Marianne Meier studierte an den Universitäten Freiburg und Siena Geschichte und Politikwissenschaft mit Schwerpunkt Osteuropa.

Seit Januar 2005 arbeitet Meier als Projektmanagerin im Bereich Sport und Entwicklung bei der gemeinnützigen Stiftung Swiss Academy for Development (SAD) in Biel.

Marianne Meier spielt selbst Fussball. Im März 2004 erhielt sie von der Universität Freiburg für ihre Doktorarbeit zum Thema Frauen- und Gender-Forschung eine Auszeichnung.

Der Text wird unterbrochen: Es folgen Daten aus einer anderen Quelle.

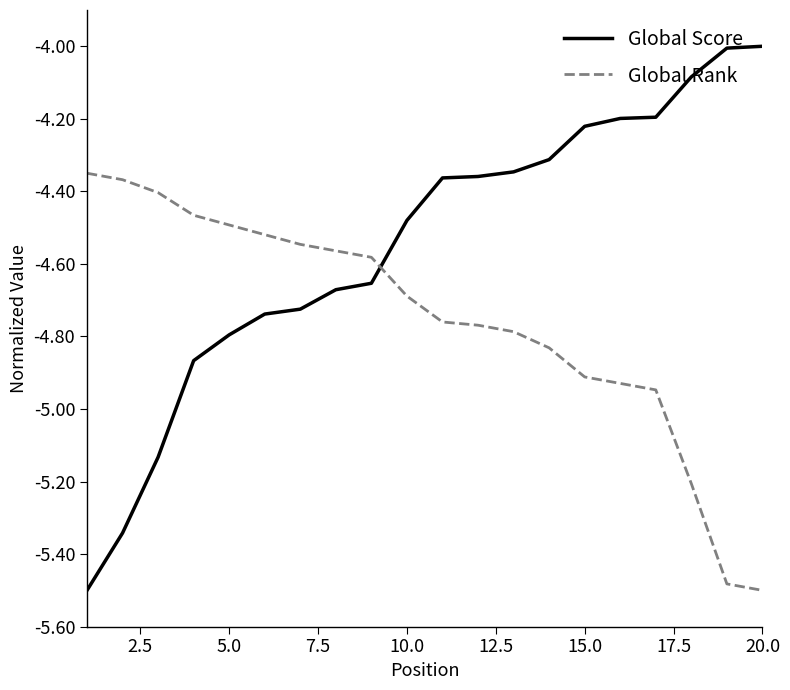

Is this an area chart (filled region under the line)?

No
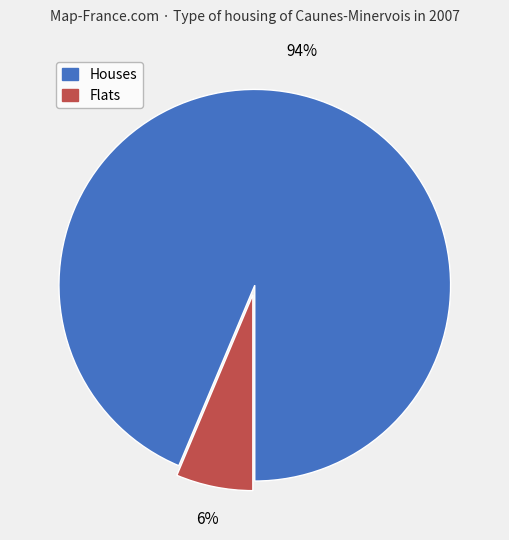

Which slice is the smallest?

Flats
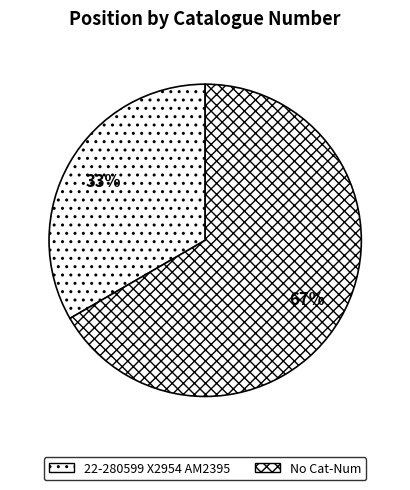

To the nearest percent, what is the average slice percentage?

50%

2004 ist ihr Buch «Zarte Füsschen am harten Leder. Frauenfussball in der Schweiz 1970-1999» erschienen.

Am Dienstag, 13. November 2007, hat die Polizei 21 Personen, darunter zwölf jetzige und ehemalige Spieler des Fussballklubs FC Thun, vorübergehend festgenommen. Sie werden verdächtigt, sexuelle Kontakte zu einer 15-Jährigen gehabt zu haben.

Im August 2007 waren in La Chaux-de-Fonds im Kanton Neuenburg zwei Eishockeyspieler wegen Vergewaltigung einer Minderjährigen zu einer sechsmonatigen respektive einer bedingten Gefängnisstrafe verurteilt worden.

Das Gericht befand die beiden Nachwuchsspieler des HC La Chaux-de-Fonds für schuldig, ein zur Tatzeit 14-jähriges Mädchen vergewaltigt zu haben. Es folgte jedoch auch teilweise der Verteidigung, die monierte, das Opfer habe «zu einem gewissen Grad» eingewilligt.

2004 wurde ein Thurgauer Eislauftrainer, der unter anderen das erfolgreiche Schweizer Eistanzgeschwisterpaar Hugentobler trainiert hatte, wegen sexuellen Missbrauchs von 11- bis 15-jährigen Schülerinnen verurteilt.

Landesweit für Aufsehen hatte in den 90er-Jahren der Fall Köbi F. gesorgt. Obschon während Jahren gegen den ehemaligen Primarlehrer und Turntrainer Vorwürfe wegen sexueller Übergriffe kursierten, schritten die Behörden erst 1997 ein.